For some of us, the Christmas we will celebrate this year pales in comparison to wonderful Christmases of our past for many reasons.  Some of our loved ones who were central to our living are not where I am. Perhaps I am dealing with an illness, which leaves me tired and unable to cope with the energetic joy of the day.

For some of us, Christmas will be just another day. Unable to let go of pressures, unable to go out to Church to be with a faith community and without family or friends to be with, Christmas will be a day we are tempted to ignore.

For some of us, Christmas challenges us with large financial burdens. Children today become victims of the gross commercial exploitation of the day. For those of us struggling to make ends meet on a day-to-day basis, feeling the cultural pressure of buying for our children things which we can’t afford can lead us to put more debt on the credit card in ways that simply push us further behind.

Some of us, might be really looking forward to Christmas, and not be aware of these struggles with Christmas, yet feel, that, in spite of our best efforts to make Advent different this year, there is still something missing and  we still feel un-ready for Christmas.

For all of us, the story behind these days can draw us in, and invite us to bring our lives to the mystery of how Jesus came into the mystery of how Jesus came into this world and why. Our best preparation for the Holy Night ahead and the Joyful Morning to follow is for us to reflect upon how he came. He came in the midst of scandal and conflict. He came in povery. He was rejected before he was born. He was born in a feed trough. He was hunted down and he grew up in obscurity.

Our Saviour did not shun our world and its poverty and conflict.
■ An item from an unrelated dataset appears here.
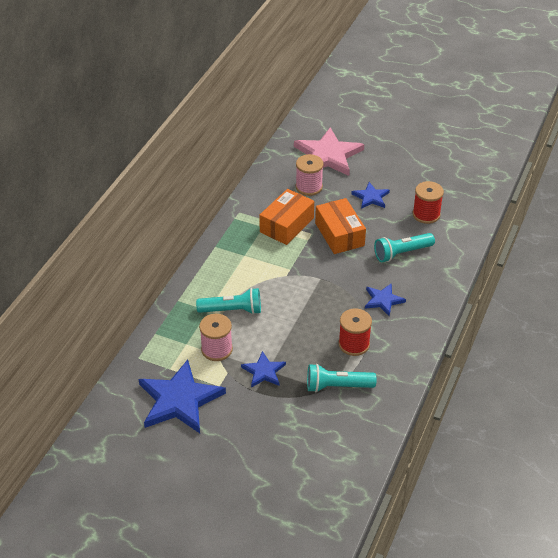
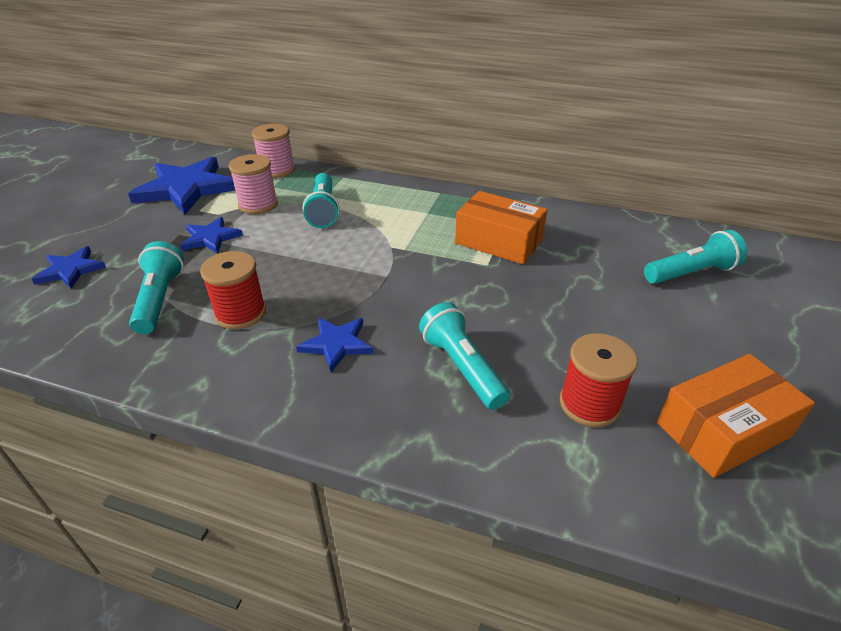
camera: 85 degrees right, 5 degrees down
pink star [294,127,364,176] -> turquoise flashlight [644,230,747,284]
pink spool [296,154,324,196] -> pink spool moved to [252,124,295,178]
orange box [315,198,366,254] -> orange box moved to [657,354,815,478]
blue star [351,182,390,209] -> blue star moved to [32,246,106,289]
He embraced it. Jesus desires to embrace us today, in this day right where we are, right where we are feeling most distant, right where we are feeling least “religious” and “ready”.

If we let him come into our hearts to be our Saviour these challenging days, we will find ourselves entering the sacred night and morning of Christmas “joyful and triumphant” as never before.

Come, Lord Jesus.  Come and visit your people.

We await your coming. Come , O Lord.